Rectal perforations after barium enema: a review.

Dis Colon Rectum

Department of Surgery, University Hospital Maastricht, Maastricht, The Netherlands.

Published: February 2006

Purpose: Rectal injuries during barium enema are rare but life-threatening complications. The last review about this subject was published more than ten years ago. In the present review, we present an overview on the subject and especially focus on changes in treatment strategies and developments of less risky visualization techniques.

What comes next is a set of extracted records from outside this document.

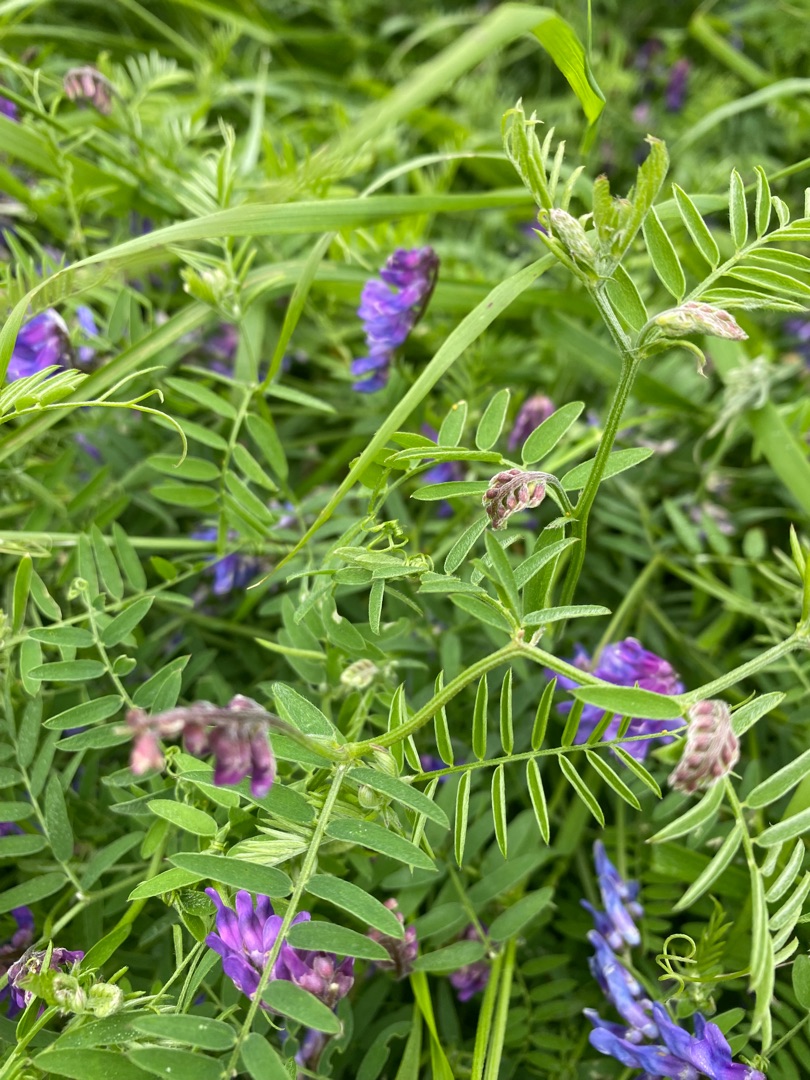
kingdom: Plantae
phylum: Tracheophyta
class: Magnoliopsida
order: Fabales
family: Fabaceae
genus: Vicia
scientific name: Vicia cracca
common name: Muse-vikke
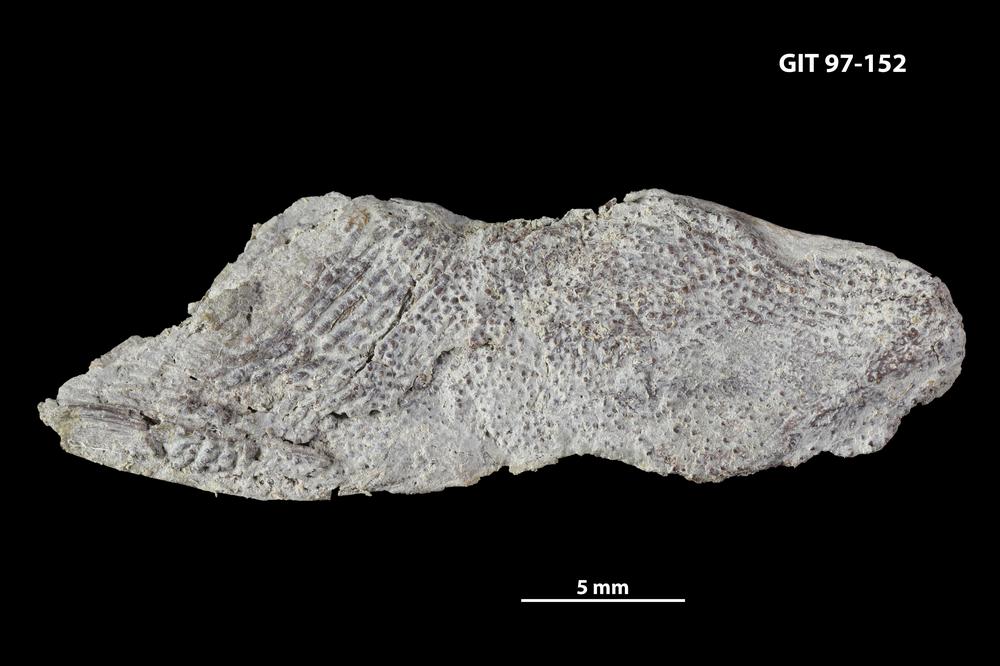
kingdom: Animalia
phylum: Chordata
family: Holonematidae
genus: Holonema
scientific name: Holonema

Methods: A literature search was performed in the PubMed library using the key words-barium enema, complications, peritonitis, and rectal perforation-as well as related articles and other references obtained from these articles.

Results: The most frequent cause of perforation is iatrogenic and catheter-related. Other causes are related to weakness of the colorectal wall or obstruction. Five types of perforations have been described: 1) perforations of the anal canal below the levator; 2) incomplete perforations; 3) perforations into the retroperitoneum; 4) transmural perforations into adjacent viscera; 5) perforations into the free intraperitoneal cavity. Most incomplete perforations and one-half of the retroperitoneal perforations have minimal clinical signs. Intraperitoneal perforations lead to the most catastrophic course, starting with rectal bleeding and mild abdominal complaints. This is rapidly followed by progressive sepsis and peritonitis, and leads to a high mortality rate. Surgery is not always required for intramural or small retroperitoneal perforations. These can be treated conservatively and require surgical debridement only in case of large amounts of extravasation or abscesses. Surgical repair of large rectal mucosal lesions or anal sphincter lesions is advised. Perirectal abscesses require drainage. Intraperitoneal perforations with gross extravasation need immediate aggressive surgical treatment in a critical care setting, because the threat of shock is high. Intraperitoneal perforations, neglected perforations, gross barium extravasation, poorly prepared colon, and venous intravasation of barium are prognostically unfavorable. The severest late complication in intraperitoneal perforations is ileus. Meticulous technical performance of the barium enema is the most important factor in prevention.

Conclusions: Rectal perforations after barium enema are rare. The overall mortality rate decreased in recent decades from approximately 50 to 35 percent as the result of advances in supportive and intensive care. Because of these advances, more aggressive surgical strategies were undertaken. With the advent of endoscopy, less barium enemas are performed. Consequently, the absolute incidence of complications has decreased. It is expected that in the future barium enemas will be replaced by more sensitive and less risky techniques, such as CT colonography and magnetic resonance colonography.